What you have to do:
Print all of the data exactly as written.

(Stored data entries)
-------------------------

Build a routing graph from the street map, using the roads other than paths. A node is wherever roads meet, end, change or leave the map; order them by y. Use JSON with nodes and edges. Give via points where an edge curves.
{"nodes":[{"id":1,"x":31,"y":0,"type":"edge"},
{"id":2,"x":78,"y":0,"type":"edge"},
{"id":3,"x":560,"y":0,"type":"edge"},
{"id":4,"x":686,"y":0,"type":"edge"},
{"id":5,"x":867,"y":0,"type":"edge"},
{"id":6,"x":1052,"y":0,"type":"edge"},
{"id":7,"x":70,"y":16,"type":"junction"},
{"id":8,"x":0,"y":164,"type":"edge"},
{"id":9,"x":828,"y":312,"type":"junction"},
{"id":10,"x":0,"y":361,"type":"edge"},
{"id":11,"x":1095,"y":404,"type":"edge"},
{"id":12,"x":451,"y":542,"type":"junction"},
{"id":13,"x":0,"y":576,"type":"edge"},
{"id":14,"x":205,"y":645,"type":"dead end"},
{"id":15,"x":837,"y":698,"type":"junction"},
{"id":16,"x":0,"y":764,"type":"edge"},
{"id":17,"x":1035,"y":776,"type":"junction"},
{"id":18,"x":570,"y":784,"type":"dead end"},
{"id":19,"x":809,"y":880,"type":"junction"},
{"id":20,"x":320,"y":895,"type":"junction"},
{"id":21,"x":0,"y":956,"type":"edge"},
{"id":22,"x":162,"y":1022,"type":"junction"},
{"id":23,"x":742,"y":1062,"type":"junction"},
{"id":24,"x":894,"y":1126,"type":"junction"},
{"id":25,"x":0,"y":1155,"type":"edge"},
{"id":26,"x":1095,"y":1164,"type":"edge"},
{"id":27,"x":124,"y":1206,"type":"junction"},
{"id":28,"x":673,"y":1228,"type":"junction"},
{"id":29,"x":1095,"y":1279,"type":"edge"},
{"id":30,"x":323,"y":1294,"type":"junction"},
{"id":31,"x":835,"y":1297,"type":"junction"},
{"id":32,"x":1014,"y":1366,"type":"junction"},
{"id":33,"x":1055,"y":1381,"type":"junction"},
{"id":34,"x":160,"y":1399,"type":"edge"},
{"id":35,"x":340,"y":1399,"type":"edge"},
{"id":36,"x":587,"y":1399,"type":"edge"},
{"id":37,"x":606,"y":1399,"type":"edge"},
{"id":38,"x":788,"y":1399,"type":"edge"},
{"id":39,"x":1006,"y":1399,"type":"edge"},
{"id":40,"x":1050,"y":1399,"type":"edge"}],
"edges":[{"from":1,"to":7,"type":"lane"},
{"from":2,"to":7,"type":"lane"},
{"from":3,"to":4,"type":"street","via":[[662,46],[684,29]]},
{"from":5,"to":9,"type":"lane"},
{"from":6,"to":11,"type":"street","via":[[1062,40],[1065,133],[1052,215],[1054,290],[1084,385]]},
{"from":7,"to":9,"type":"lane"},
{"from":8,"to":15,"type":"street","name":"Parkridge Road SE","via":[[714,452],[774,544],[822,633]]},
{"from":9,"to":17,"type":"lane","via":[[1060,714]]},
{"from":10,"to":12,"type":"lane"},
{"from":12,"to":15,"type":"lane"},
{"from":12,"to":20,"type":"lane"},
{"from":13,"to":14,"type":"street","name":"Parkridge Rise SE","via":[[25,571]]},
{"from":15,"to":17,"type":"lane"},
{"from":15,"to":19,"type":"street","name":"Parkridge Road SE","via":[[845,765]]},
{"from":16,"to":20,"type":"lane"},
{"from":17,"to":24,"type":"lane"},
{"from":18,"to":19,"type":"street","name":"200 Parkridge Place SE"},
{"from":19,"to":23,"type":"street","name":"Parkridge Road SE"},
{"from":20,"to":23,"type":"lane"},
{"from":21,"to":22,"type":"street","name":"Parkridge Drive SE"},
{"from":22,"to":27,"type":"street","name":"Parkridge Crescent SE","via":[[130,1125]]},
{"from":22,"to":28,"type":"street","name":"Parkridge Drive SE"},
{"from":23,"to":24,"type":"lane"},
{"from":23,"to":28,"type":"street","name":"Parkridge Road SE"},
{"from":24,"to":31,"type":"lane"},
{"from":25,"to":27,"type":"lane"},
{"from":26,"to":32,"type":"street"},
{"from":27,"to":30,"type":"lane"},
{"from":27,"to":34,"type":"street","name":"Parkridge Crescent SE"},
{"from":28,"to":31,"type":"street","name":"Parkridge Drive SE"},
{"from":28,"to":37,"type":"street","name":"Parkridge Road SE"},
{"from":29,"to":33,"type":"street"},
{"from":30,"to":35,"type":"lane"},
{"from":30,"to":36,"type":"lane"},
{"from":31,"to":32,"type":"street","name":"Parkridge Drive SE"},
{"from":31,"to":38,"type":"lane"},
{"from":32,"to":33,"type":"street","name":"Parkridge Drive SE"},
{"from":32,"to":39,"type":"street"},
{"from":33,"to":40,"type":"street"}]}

-------------------------

Task output:
Build a routing graph from the street map, using the roads other than paths. A node is wherever roads meet, end, change or leave the map; order them by y. Use JSON with nodes and edges. Give via points where an edge curves.
{"nodes":[{"id":1,"x":31,"y":0,"type":"edge"},
{"id":2,"x":78,"y":0,"type":"edge"},
{"id":3,"x":560,"y":0,"type":"edge"},
{"id":4,"x":686,"y":0,"type":"edge"},
{"id":5,"x":867,"y":0,"type":"edge"},
{"id":6,"x":1052,"y":0,"type":"edge"},
{"id":7,"x":70,"y":16,"type":"junction"},
{"id":8,"x":0,"y":164,"type":"edge"},
{"id":9,"x":828,"y":312,"type":"junction"},
{"id":10,"x":0,"y":361,"type":"edge"},
{"id":11,"x":1095,"y":404,"type":"edge"},
{"id":12,"x":451,"y":542,"type":"junction"},
{"id":13,"x":0,"y":576,"type":"edge"},
{"id":14,"x":205,"y":645,"type":"dead end"},
{"id":15,"x":837,"y":698,"type":"junction"},
{"id":16,"x":0,"y":764,"type":"edge"},
{"id":17,"x":1035,"y":776,"type":"junction"},
{"id":18,"x":570,"y":784,"type":"dead end"},
{"id":19,"x":809,"y":880,"type":"junction"},
{"id":20,"x":320,"y":895,"type":"junction"},
{"id":21,"x":0,"y":956,"type":"edge"},
{"id":22,"x":162,"y":1022,"type":"junction"},
{"id":23,"x":742,"y":1062,"type":"junction"},
{"id":24,"x":894,"y":1126,"type":"junction"},
{"id":25,"x":0,"y":1155,"type":"edge"},
{"id":26,"x":1095,"y":1164,"type":"edge"},
{"id":27,"x":124,"y":1206,"type":"junction"},
{"id":28,"x":673,"y":1228,"type":"junction"},
{"id":29,"x":1095,"y":1279,"type":"edge"},
{"id":30,"x":323,"y":1294,"type":"junction"},
{"id":31,"x":835,"y":1297,"type":"junction"},
{"id":32,"x":1014,"y":1366,"type":"junction"},
{"id":33,"x":1055,"y":1381,"type":"junction"},
{"id":34,"x":160,"y":1399,"type":"edge"},
{"id":35,"x":340,"y":1399,"type":"edge"},
{"id":36,"x":587,"y":1399,"type":"edge"},
{"id":37,"x":606,"y":1399,"type":"edge"},
{"id":38,"x":788,"y":1399,"type":"edge"},
{"id":39,"x":1006,"y":1399,"type":"edge"},
{"id":40,"x":1050,"y":1399,"type":"edge"}],
"edges":[{"from":1,"to":7,"type":"lane"},
{"from":2,"to":7,"type":"lane"},
{"from":3,"to":4,"type":"street","via":[[662,46],[684,29]]},
{"from":5,"to":9,"type":"lane"},
{"from":6,"to":11,"type":"street","via":[[1062,40],[1065,133],[1052,215],[1054,290],[1084,385]]},
{"from":7,"to":9,"type":"lane"},
{"from":8,"to":15,"type":"street","name":"Parkridge Road SE","via":[[714,452],[774,544],[822,633]]},
{"from":9,"to":17,"type":"lane","via":[[1060,714]]},
{"from":10,"to":12,"type":"lane"},
{"from":12,"to":15,"type":"lane"},
{"from":12,"to":20,"type":"lane"},
{"from":13,"to":14,"type":"street","name":"Parkridge Rise SE","via":[[25,571]]},
{"from":15,"to":17,"type":"lane"},
{"from":15,"to":19,"type":"street","name":"Parkridge Road SE","via":[[845,765]]},
{"from":16,"to":20,"type":"lane"},
{"from":17,"to":24,"type":"lane"},
{"from":18,"to":19,"type":"street","name":"200 Parkridge Place SE"},
{"from":19,"to":23,"type":"street","name":"Parkridge Road SE"},
{"from":20,"to":23,"type":"lane"},
{"from":21,"to":22,"type":"street","name":"Parkridge Drive SE"},
{"from":22,"to":27,"type":"street","name":"Parkridge Crescent SE","via":[[130,1125]]},
{"from":22,"to":28,"type":"street","name":"Parkridge Drive SE"},
{"from":23,"to":24,"type":"lane"},
{"from":23,"to":28,"type":"street","name":"Parkridge Road SE"},
{"from":24,"to":31,"type":"lane"},
{"from":25,"to":27,"type":"lane"},
{"from":26,"to":32,"type":"street"},
{"from":27,"to":30,"type":"lane"},
{"from":27,"to":34,"type":"street","name":"Parkridge Crescent SE"},
{"from":28,"to":31,"type":"street","name":"Parkridge Drive SE"},
{"from":28,"to":37,"type":"street","name":"Parkridge Road SE"},
{"from":29,"to":33,"type":"street"},
{"from":30,"to":35,"type":"lane"},
{"from":30,"to":36,"type":"lane"},
{"from":31,"to":32,"type":"street","name":"Parkridge Drive SE"},
{"from":31,"to":38,"type":"lane"},
{"from":32,"to":33,"type":"street","name":"Parkridge Drive SE"},
{"from":32,"to":39,"type":"street"},
{"from":33,"to":40,"type":"street"}]}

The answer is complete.